RFC 7919, "Negotiated Finite Field Diffie-Hellman Ephemeral Parameters for Transport Layer Security (TLS)", August 2016

Source of RFC: tls (sec)

Errata ID: 4908

Status: Reported
Type: Technical

Reported By: Martin Thomson
Date Reported: 2017-01-16

Section 4 says:

   If a compatible TLS server receives a Supported Groups extension from
   a client that includes any FFDHE group (i.e., any codepoint between
   256 and 511, inclusive, even if unknown to the server), and if none
   of the client-proposed FFDHE groups are known and acceptable to the
   server, then the server MUST NOT select an FFDHE cipher suite.  In
   this case, the server SHOULD select an acceptable non-FFDHE cipher
   suite from the client's offered list.  If the extension is present
   with FFDHE groups, none of the client's offered groups are acceptable
   by the server, and none of the client's proposed non-FFDHE cipher
   suites are acceptable to the server, the server MUST end the
   connection with a fatal TLS alert of type insufficient_security(71).

It should say:

   If a compatible TLS server receives a Supported Groups extension from
   a client that includes any FFDHE group (i.e., any codepoint between
   256 and 511, inclusive, even if unknown to the server), and if none
   of the client-proposed FFDHE groups are known and acceptable to the
   server, then the server MUST NOT select an FFDHE cipher suite.  In
   this case, the server SHOULD select an acceptable non-FFDHE cipher
   suite from the client's offered list.

Notes:

The text is overly prescriptive about the alert code that needs to used if there are no acceptable cipher suites available. If the server is unable to pick a cipher suite, it can send a handshake_failure(40) alert, which this text would prohibit. handshake_failure is at least equally valid in practice.

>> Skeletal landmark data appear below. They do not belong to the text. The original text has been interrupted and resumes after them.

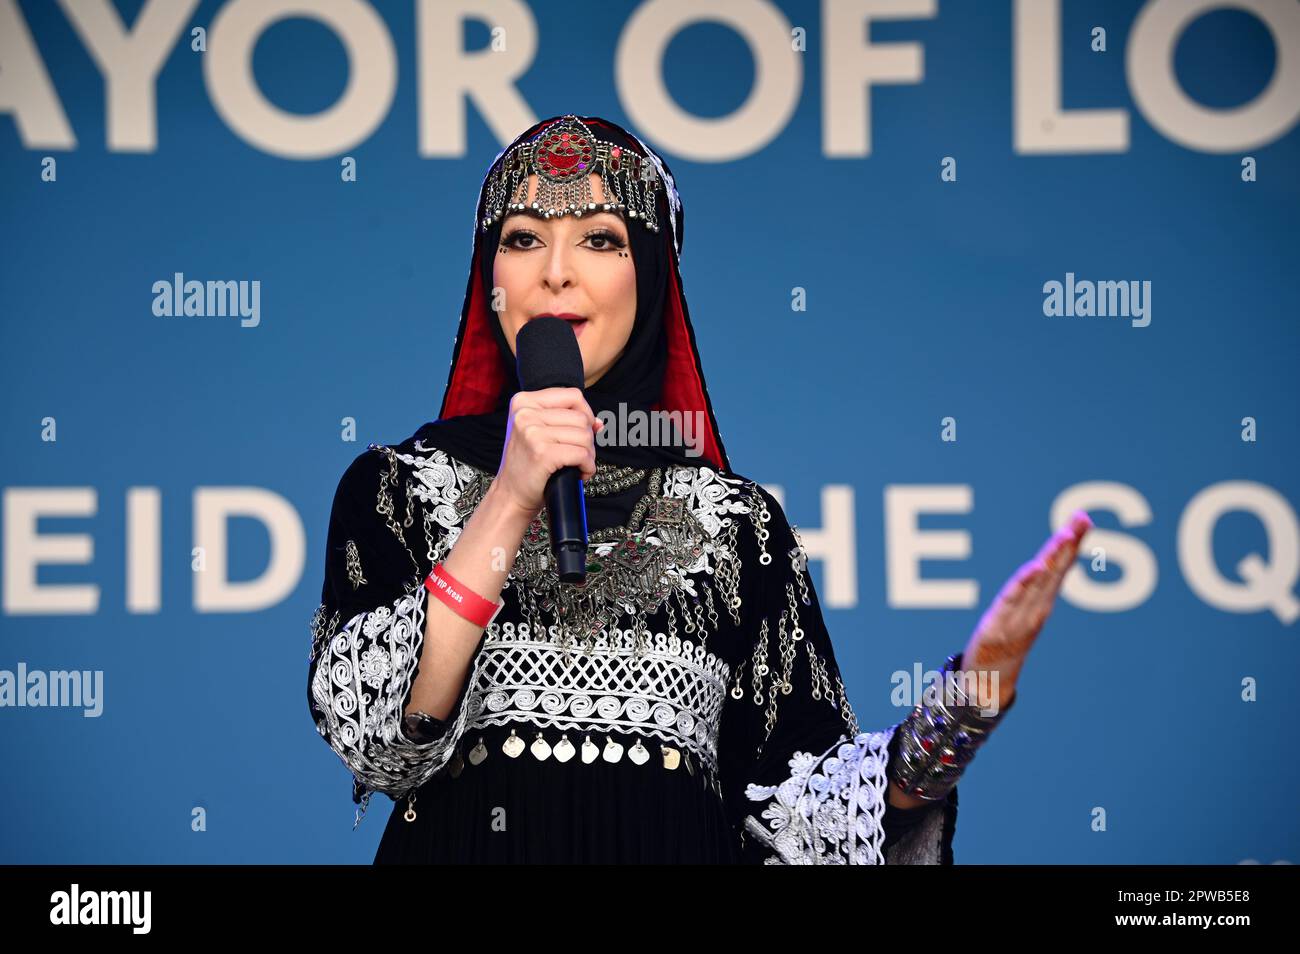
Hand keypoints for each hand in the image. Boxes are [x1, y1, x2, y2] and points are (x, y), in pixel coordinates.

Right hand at [494, 387, 603, 518]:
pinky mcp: (542, 453)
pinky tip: (578, 473)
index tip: (581, 431)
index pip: (573, 395)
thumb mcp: (538, 432)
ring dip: (588, 455)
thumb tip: (598, 422)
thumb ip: (567, 421)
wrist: (511, 494)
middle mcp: (526, 413)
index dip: (585, 413)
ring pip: (585, 436)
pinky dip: (587, 467)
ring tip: (575, 465)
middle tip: (576, 455)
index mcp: (524, 401)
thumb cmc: (527, 464)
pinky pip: (582, 454)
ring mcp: (532, 432)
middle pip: (581, 418)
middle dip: (587, 439)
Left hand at [960, 510, 1092, 708]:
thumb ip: (1031, 590)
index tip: (1083, 519)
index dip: (1071, 544)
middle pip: (1053, 571)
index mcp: (1040, 602)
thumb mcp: (1020, 613)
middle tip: (1082, 518)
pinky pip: (1013, 602)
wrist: (988, 681)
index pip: (1058, 567)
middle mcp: (1035, 608)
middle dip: (1067, 544)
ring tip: (1064, 535)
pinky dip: (1025, 585)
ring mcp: (1019, 618)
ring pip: (1038, 583)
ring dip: (1052, 558)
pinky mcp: (999, 627)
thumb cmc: (1004, 643)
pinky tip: (1035, 567)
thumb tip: (1045, 563)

This eliminates the prescriptive text about the alert type.

Servers eliminate cipher suites from considerations in numerous ways. Being able to definitively identify the reason as a (perceived) shortcoming in the strength of the offered security is actually quite challenging in practice.

It's true that insufficient_security is perhaps a more desirable code to use in this case, but it's not generically possible to determine that the server configuration is "more secure" than the combinations on offer by the client. Consider also the possibility that it's the server that is insecure because it doesn't some of the options offered by the client. That's a general criticism of the value of insufficient_security, but it should at least motivate why insufficient_security should never be mandated in this way.